Zerstörungsfreie Einschlagschadenserkennung an kohlefaserverstärktem Kunststoff IDD-Metro im Rahmen von BRAGECRIM

Fachliche Zuordnung Produktionssystematik, Betriebswissenschaften, Qualitätsmanagement und Fabrikplanung
Förderung Förderung von 2014 bis 2020
Projektkennung Deutsche Forschungsgemeinschaft (DFG) - Projektnummer 262376261
 
Erstellungsjahr 2021

Zusammenfassung der Projektergebnisse

All work packages relevant to WZL were successfully executed during the course of the project. The research project exceeded the state of the art by: • Providing the first quantitative assessment of the measurement uncertainty for thermographic measurement processes in the context of defect detection in CFRP composite materials in repair shop scenarios; • Setting up a capable measurement process and realizing an image processing algorithms that is able to automatically detect and extracts defect areas and depth from phase images acquired using Lock-in thermography; • Developing a Machine-Learning Approach capable of providing an estimation of the depth of defects without the need of calibrated positions on the specimen; and • Achieving a higher resolution and accuracy for Lock-in thermography applied for the assessment of the depth and area of defects in CFRP plates than the previous state of the state. Major achievements can be expressed quantitatively by means of: • Reducing the minimal deviation for the assessment of the area of defects in CFRP component from 6% to 2%; • Determining the depth of defects with deviations less than 10% up to defects with a depth of 2,5mm. For these reasons we are confident that the project was successfully accomplished from a scientific point of view. The overall objective to design, develop, setup a system that reliably detects impact damages with their respective properties in CFRP components for enabling a reliable repair process in the repair shop environment was successfully achieved.

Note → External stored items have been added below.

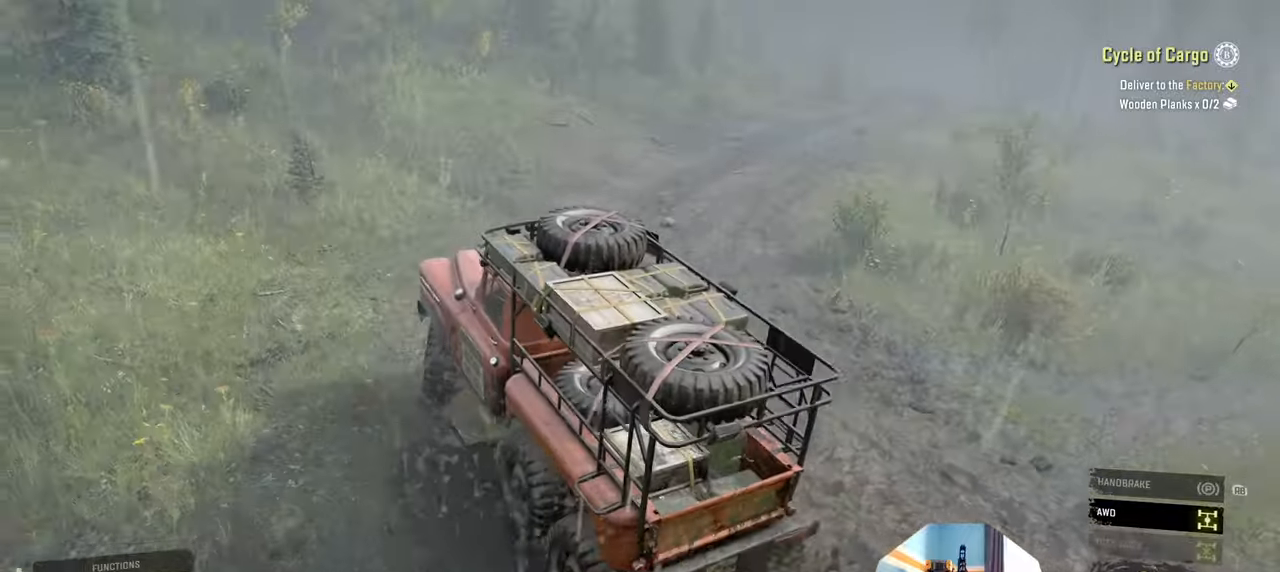
{"buttons": ["R2"], "left_stick": "right", "right_stick": "left", "events": [[100, "left_stick", "center"], [200, "left_stick", "right"], [300, "right_stick", "left"]]}
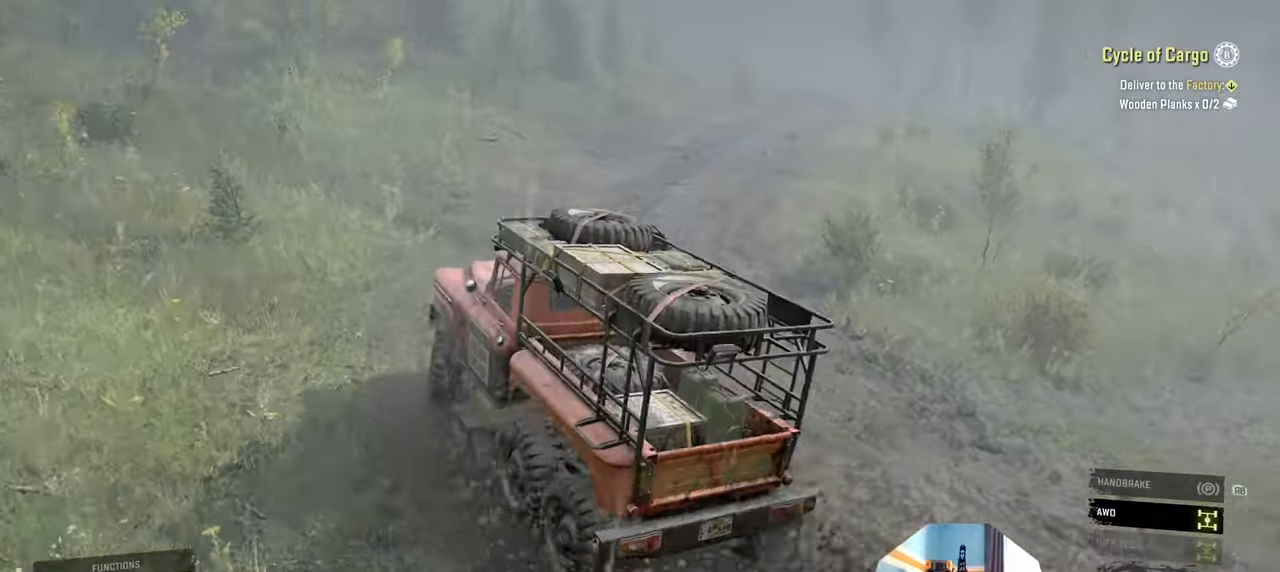
{"buttons": ["R2"], "left_stick": "left", "right_stick": "left", "events": [[167, "left_stick", "center"], [467, "left_stick", "left"]]}
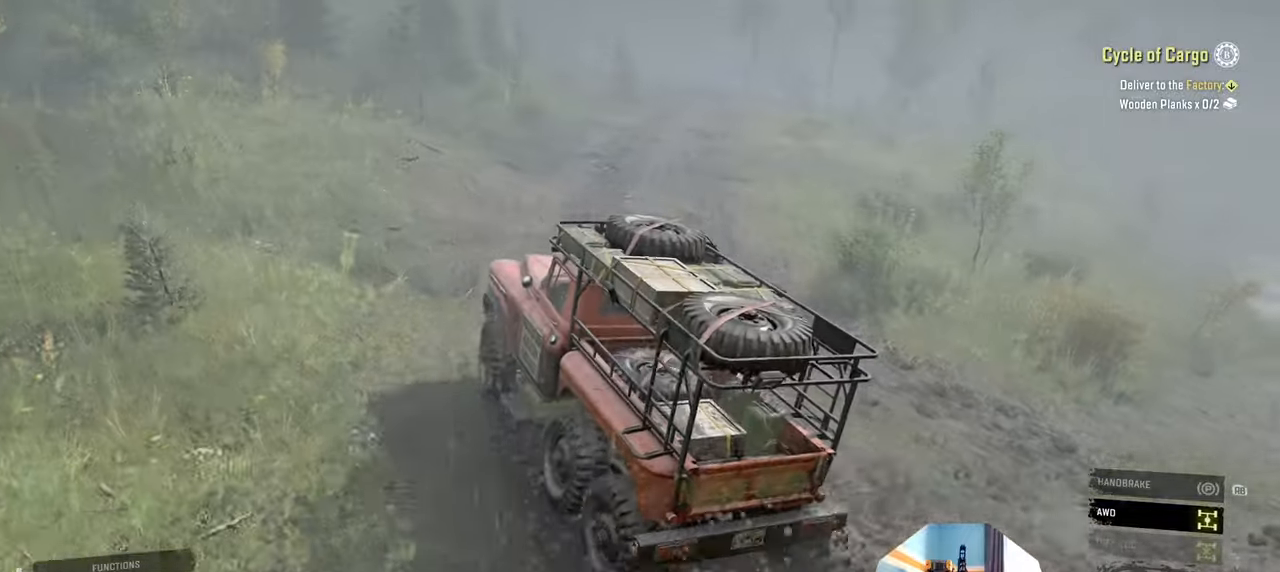
{"buttons": ["R2"], "left_stick": "right", "right_stick": "center", "events": [[134, "left_stick", "center"], [300, "right_stick", "center"], [434, "left_stick", "right"]]}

We would like to point out that the collaboration was a key point for the success of the project. The complementary technical expertise, equipment and infrastructure made the realization of high-level results possible. In particular, the possibility to frequently exchange and discuss individual and joint scientific advances with our partners from Labmetro was a key factor for the large number of high-quality publications achieved within the project. Furthermore, the project led to an intense cultural exchange due to the possible work missions. Unfortunately, the investigations regarding the enhancement of the data-driven approaches could not be followed-up within the remaining time of the project due to the restrictions and problems related to the pandemic.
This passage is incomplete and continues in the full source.